Mortgage Daily

Published On: January 17, 2007
Borrower Sues Over 1-Month Teaser RateWachovia option-ARM at issue

September 17, 2007

By JERRY DeMUTH

Wachovia Mortgage Corp. and one of its subsidiaries are facing a lawsuit by a borrower who claims she was led to believe the initial rate on her option adjustable-rate mortgage would be fixed for more than the first month. Lawyers in the litigation hope to have the case certified as a class action.

The Charlotte, N.C.-based company and World Savings Bank, the former operating subsidiary of Golden West Financial Services, are charged in a suit with “unlawful, fraudulent and unfair business acts or practices” involving their option ARM products.

The companies, the suit maintains, “engaged in a campaign of deceptive conduct and concealment aimed at maximizing the number of consumers who would accept this type of loan in order to maximize defendants’ profits, even as defendants knew their conduct would cause many of these consumers to lose their homes through foreclosure.”

The practices were a violation of the Truth in Lending Act and the Business and Professional Code’s sections pertaining to unfair, fraudulent and unlawful business practices and constituted breaches of contract and of the covenant of good faith and fair dealing, according to the lawsuit.

Class action status has yet to be certified for the suit which was filed on behalf of plaintiff Dolores Mandrigues on Aug. 30 in U. S. District Court in San Jose, Calif.

The lenders failed, in “loan documents and disclosure statements,” to “clearly and conspicuously disclose” the actual interest rate, that payments based on the initial teaser rate would result in negative amortization and that the initial interest rate was discounted and does not reflect the actual interest rate.

The borrower was allegedly led to believe that the initial teaser rate was fixed for three to five years, after which she could refinance if the interest rate increased. But that rate was only offered for the first 30 days.

“We just received the law suit,” Wachovia spokeswoman Christy Phillips Brown told MortgageDaily.com, “and are currently reviewing the complaint. However, we are confident that World Savings has clear and accurate loan disclosures for all of its mortgage products.”

Wachovia acquired World parent Golden West in October 2006.

At an investor conference earlier this year, Wachovia Chief Executive Officer Ken Thompson said the company was moving forward on an aggressive plan to boost its option-ARM originations.

“By year’s end we expect to have 1,000 (employees) selling option arm products,” he said at the time. “Even in a down market for mortgages and even in a market that has been particularly brutal for option ARMs versus fixed rate mortgages, with that added distribution in 2007 we will produce more (option arm loans) than Golden West produced in 2006.”

Last week, at another investor conference, he praised the underwriting principles established by Golden West over 40 years ago — noting the portfolio model puts companies like his “in much more competitive position than in the last two to three years.”

The loan in question in the lawsuit was an option ARM the plaintiff obtained in August 2006 from World Savings that was used to refinance her existing home loan.

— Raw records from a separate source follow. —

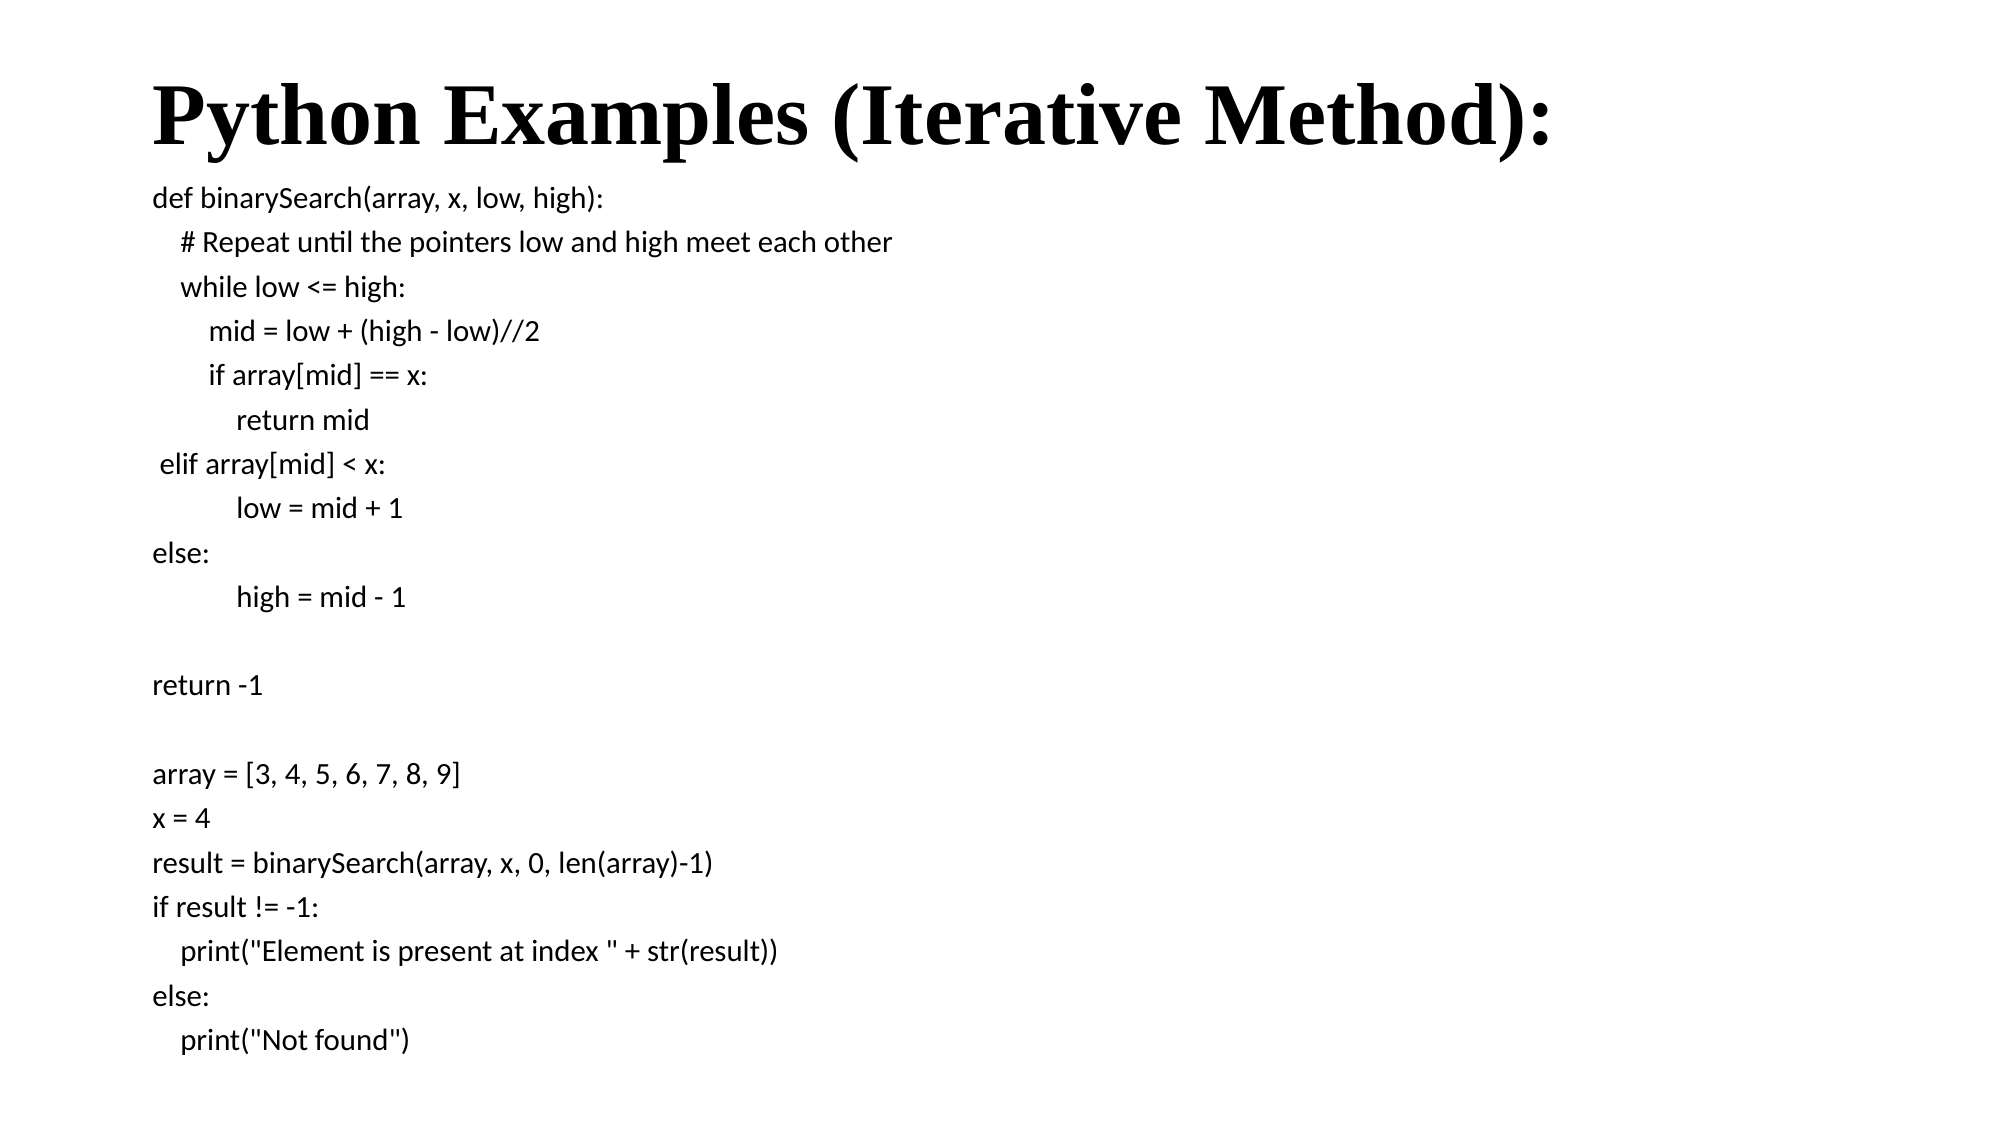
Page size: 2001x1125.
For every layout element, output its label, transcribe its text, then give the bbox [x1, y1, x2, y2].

list def binarySearch(array, x, low, high): # Repeat until the pointers low and high meet each other while low <= high: mid = low + (high - low)//2 if array[mid] == x: return mid elif array[mid] < x: low = mid + 1 else: high = mid - 1 return -1 array = [3, 4, 5, 6, 7, 8, 9] x = 4 result = binarySearch(array, x, 0, len(array)-1) if result != -1: print("Element is present at index " + str(result)) else: print("Not found") [137, 174, 1863, 1073]
title Python Examples (Iterative Method): [137, 59, 1863, 174]
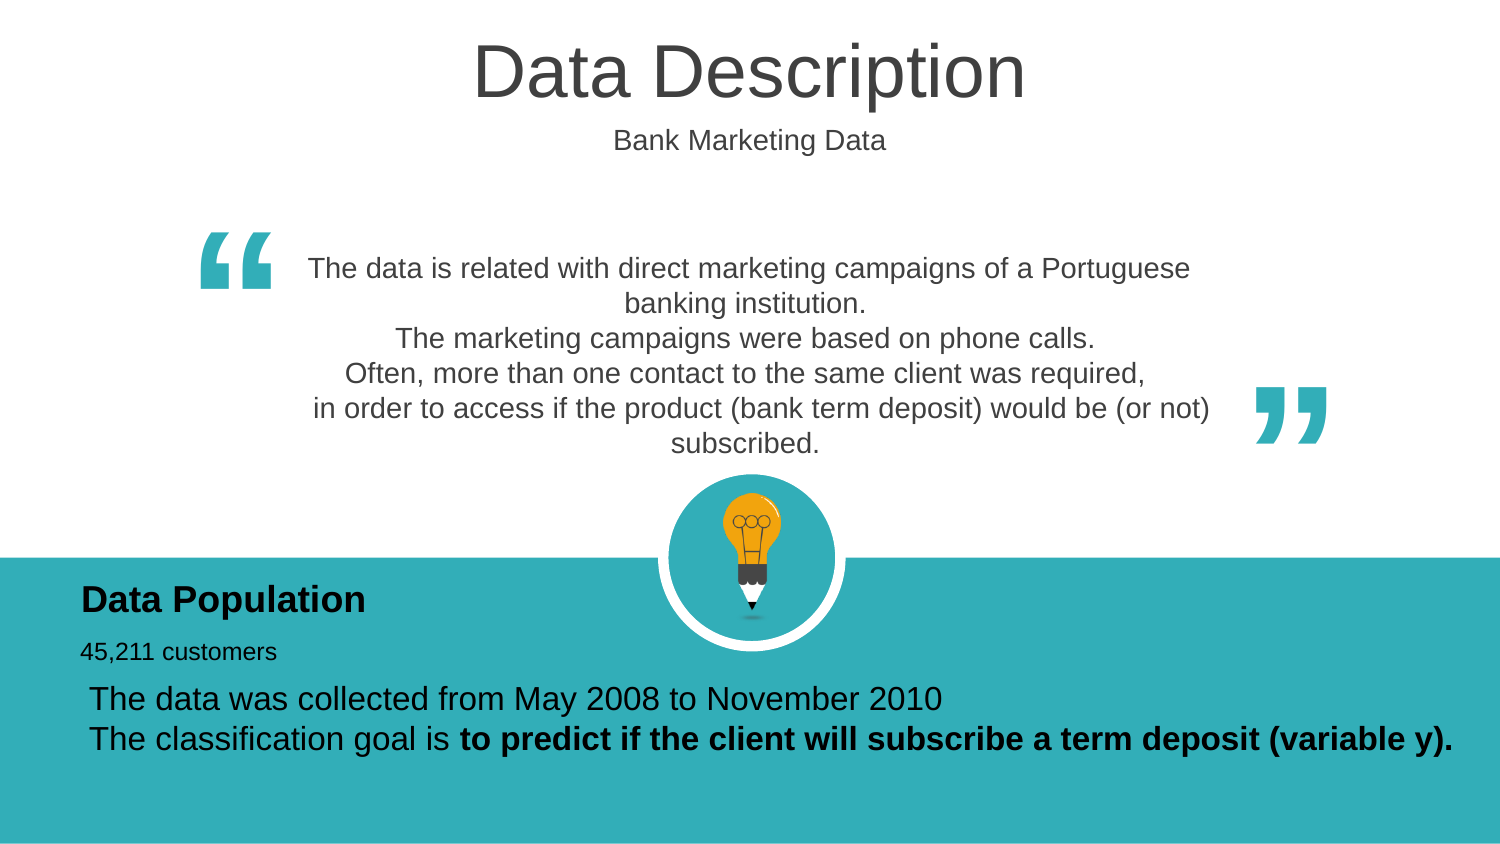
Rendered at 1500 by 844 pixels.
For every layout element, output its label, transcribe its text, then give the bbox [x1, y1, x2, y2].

text_box The data is related with direct marketing campaigns of a Portuguese banking institution. The marketing campaigns were based on phone calls. Often, more than one contact to the same client was required, in order to access if the product (bank term deposit) would be (or not) subscribed. [242, 241, 1258, 467]
text_box The data was collected from May 2008 to November 2010 The classification goal is to predict if the client will subscribe a term deposit (variable y). [74, 669, 1470, 765]
text_box Data Population [66, 567, 382, 627]
picture [723, 493, 781, 622]
text_box “ [1234, 259, 1357, 515]
text_box “ [171, 162, 294, 418]
list Bank Marketing Data [0, 114, 1500, 162]
text_box 45,211 customers [65, 627, 293, 673]
list Data Description [0, 20, 1500, 114]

The defendants’ option ARM product, according to the complaint, is “a deceptively devised financial product” that was “designed to, and did cause negative amortization to occur.” Further, because of a “stiff and onerous prepayment penalty,” borrowers “cannot easily extricate themselves from these loans.”

It was the loan payment, not the interest rate, that was fixed, the suit maintains, and the loan “as presented and designed, in fact, guaranteed negative amortization.”

The suit seeks to include in the class action all borrowers who obtained option ARMs on their primary residences through Wachovia and World Savings in the preceding four years.

Although the suit states that the plaintiff and the class members have “suffered injury in fact, and have lost money or property,” nowhere does it specify the injury that was suffered by the plaintiff so it is not known if her home was foreclosed on, and David M. Arbogast, one of her attorneys, declined to reveal to MortgageDaily.com in what way she had suffered.

A conference involving both sides has been scheduled for Dec. 12.